Exercise description =>
From the listing below, select every line where the word "Table" appears.

Given data =>
* * * * *
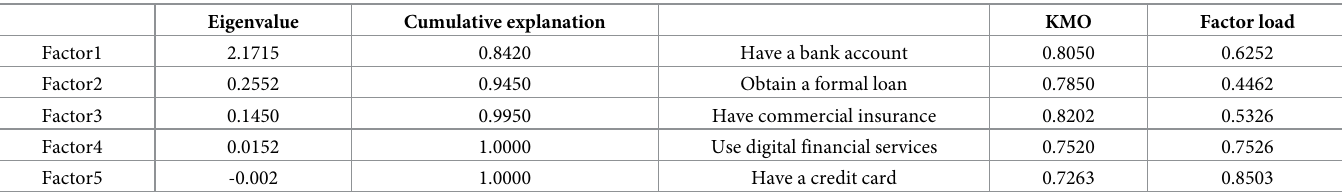
Table 2. Results of factor analysis.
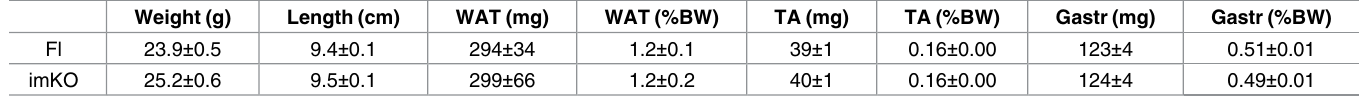
Table 1. Characteristics of imKO mice. Weight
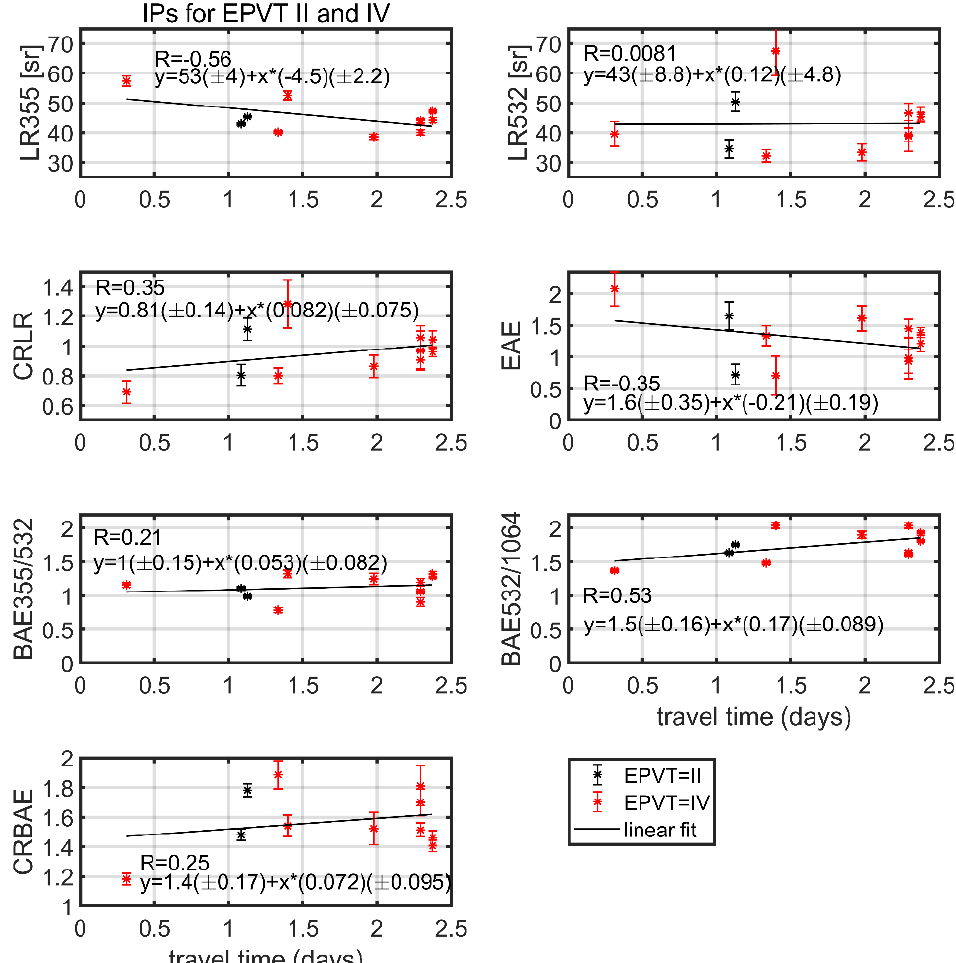
Figure 8. Intensive parameters versus smoke travel time.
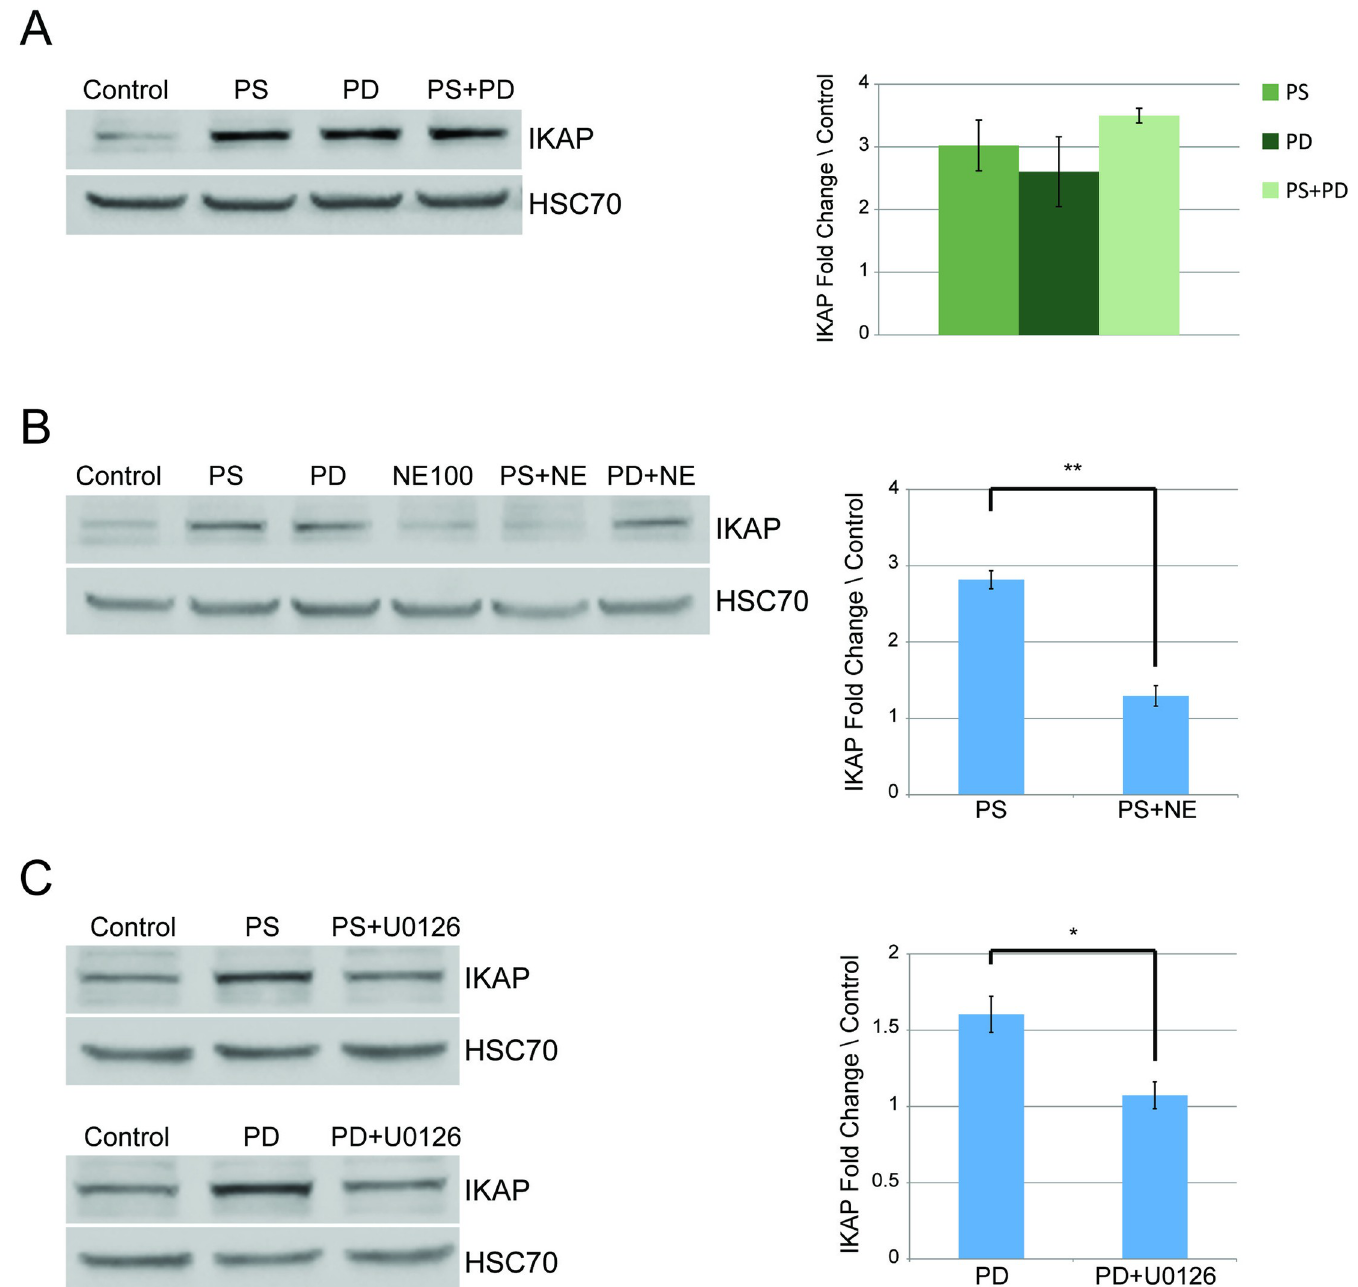
Fig 4. Phosphatidylserine and pridopidine increase IKAP levels in FD cells through the same mechanism. (A) FD cells were treated either with 50 μ g/ml of PS or 500 nM of pridopidine or the combination of both drugs. Proteins were extracted and analyzed after 7 days. Left panel: Western blot of extracted proteins analyzed using anti-IKAP antibody. Right panel: IKAP fold change levels normalized to HSC70 and relative to control (vehicle only). (B) Left panel: Western blotting with anti-IKAP antibody of lysates of FD cells treated with 50 μ g/ml PS, 500 nM of pridopidine, 2 μ M sigma-1 receptor inhibitor NE-100, or indicated combinations. Right panel: IKAP fold change levels normalized to HSC70 and relative to control. (C) Left panel: Western blotting using anti-IKAP antibody of lysates of FD cells treated with 50 μ g/ml PS or 500 nM pridopidine with or without 2 μ M MAPK inhibitor U0126. Right panel: IKAP fold change levels normalized to HSC70 and relative to control. All quantifications were done using FusionCapt software. Asterisks denote statistically significant differences ( � P � 0.05 and �� P � 0.01) relative to control (vehicle only treated cells); Student’s t -test.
* * * * *
Output =>
Table 2. Results of factor analysis.
Table 1. Characteristics of imKO mice. Weight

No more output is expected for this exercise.